In other news: Barack Obama continues to be sane, calm and rational

From Politico [you can read the whole post and hear the audio of Obama's interview at the link]:
In an interview with the sympathetic conservative talk radio host this afternoon, Obama offered the clearest explanation yet of how an extremely careful politician allowed himself anywhere near a former '60s radical who would become a Republican target in this year's presidential campaign.

Obama "had assumed" from Bill Ayers' stature in Chicago, he told the Philadelphia-based Michael Smerconish, that Ayers had been "rehabilitated" since his 1960s crimes.
"The gentleman in question, Bill Ayers, is a college professor, teaches education at the University of Illinois," he said. "That's how i met him -- working on a school reform project that was funded by an ambassador and very close friend of Ronald Reagan's" along with "a bunch of conservative businessmen and civic leaders."

"Ultimately, I ended up learning about the fact that he had engaged in this reprehensible act 40 years ago, but I was eight years old at the time and I assumed that he had been rehabilitated," Obama said.

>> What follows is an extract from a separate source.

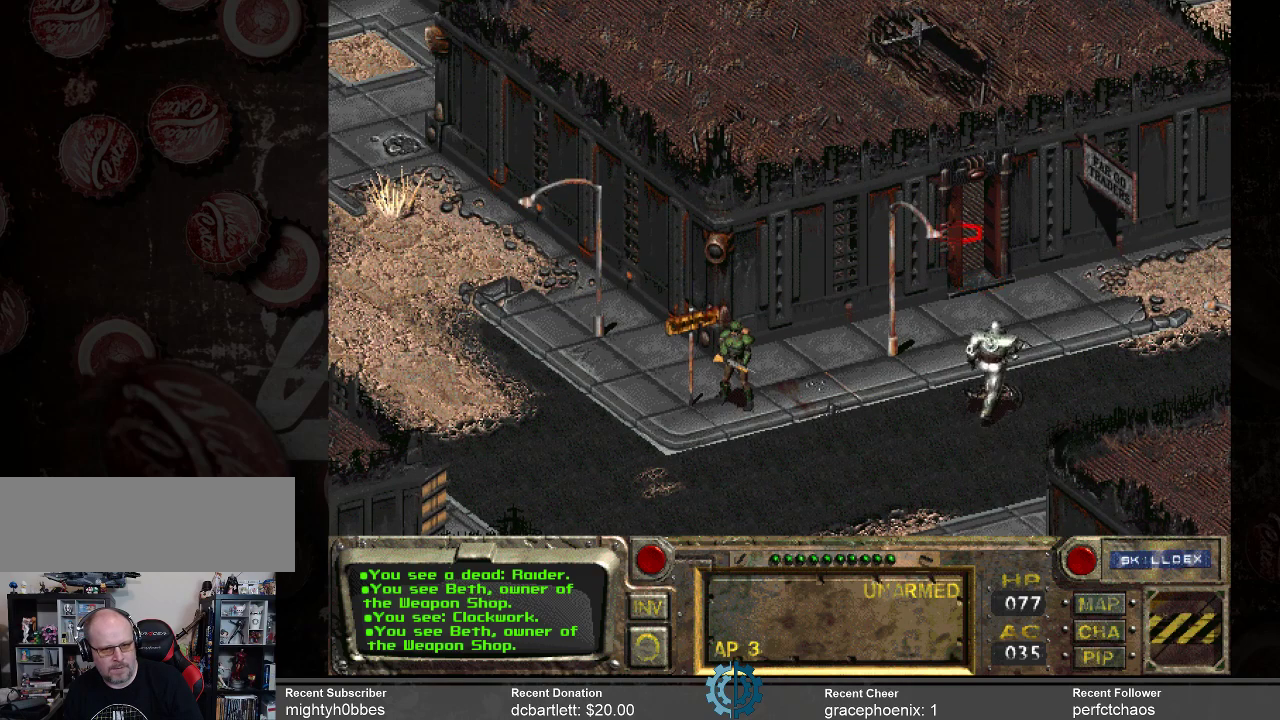
{"keys": [], "mouse": [], "events": [[100, "mouse_left", "down"], [233, "mouse_left", "up"]]}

That may not have been an unreasonable assumption for Obama in the 1990s. Though Ayers never repented his part in the Weather Underground bombings, he had not yet become notorious for advertising them. That notoriety returned in 2001, when he published his memoir, "Fugitive Days," and reminisced about the bombings in a New York Times interview that happened to appear September 11 of that year.
Obama also lashed McCain for focusing on Ayers on a day of dramatic economic turmoil, calling the issue a "red herring."

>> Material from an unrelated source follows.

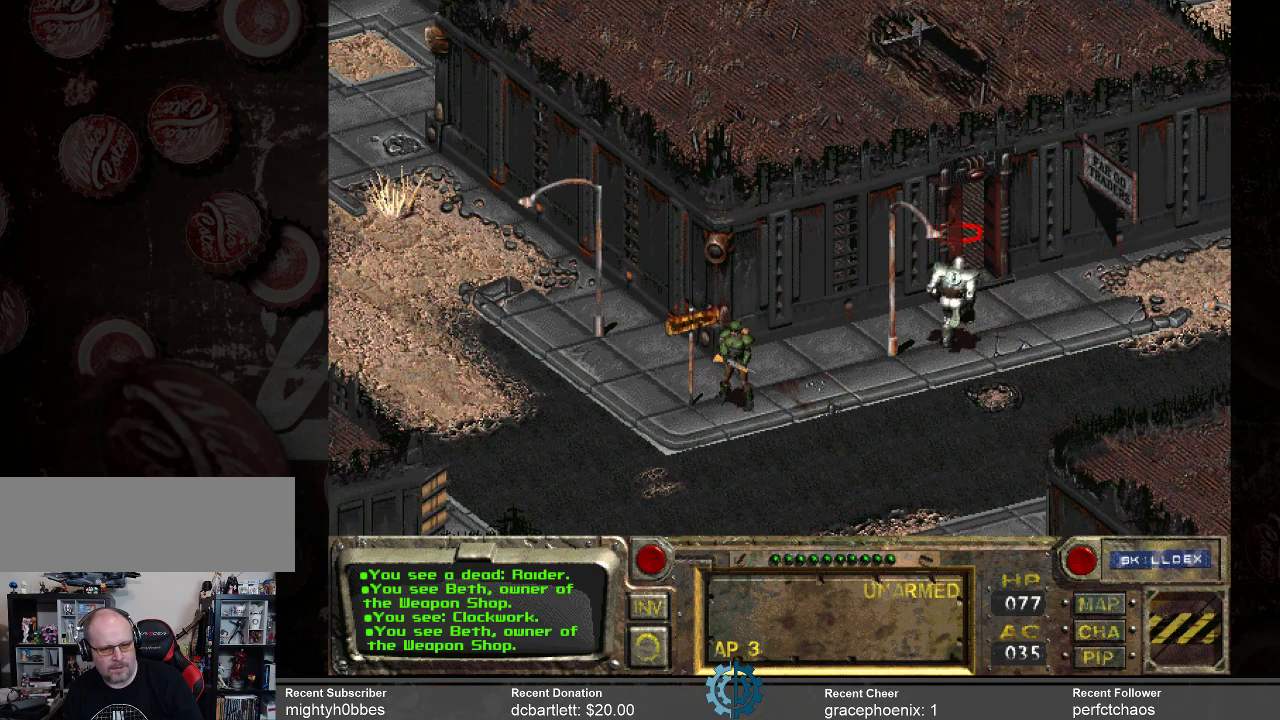
{"keys": [], "mouse": [], "events": []}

"The fact that Senator McCain wants to make this the centerpiece of his campaign is pretty remarkable," he said. "We are going through an enormous challenge right now. "

"Senator McCain surely doesn't believe that I've endorsed any of the actions that [Ayers] has taken," he said. "They're trying to distract from the economy."

"We've got the biggest economic crisis on our hands since the Great Depression and Senator McCain's team has said in the newspapers, they've said it publicly, 'If we talk about the economy, then we lose the election,'" Obama said.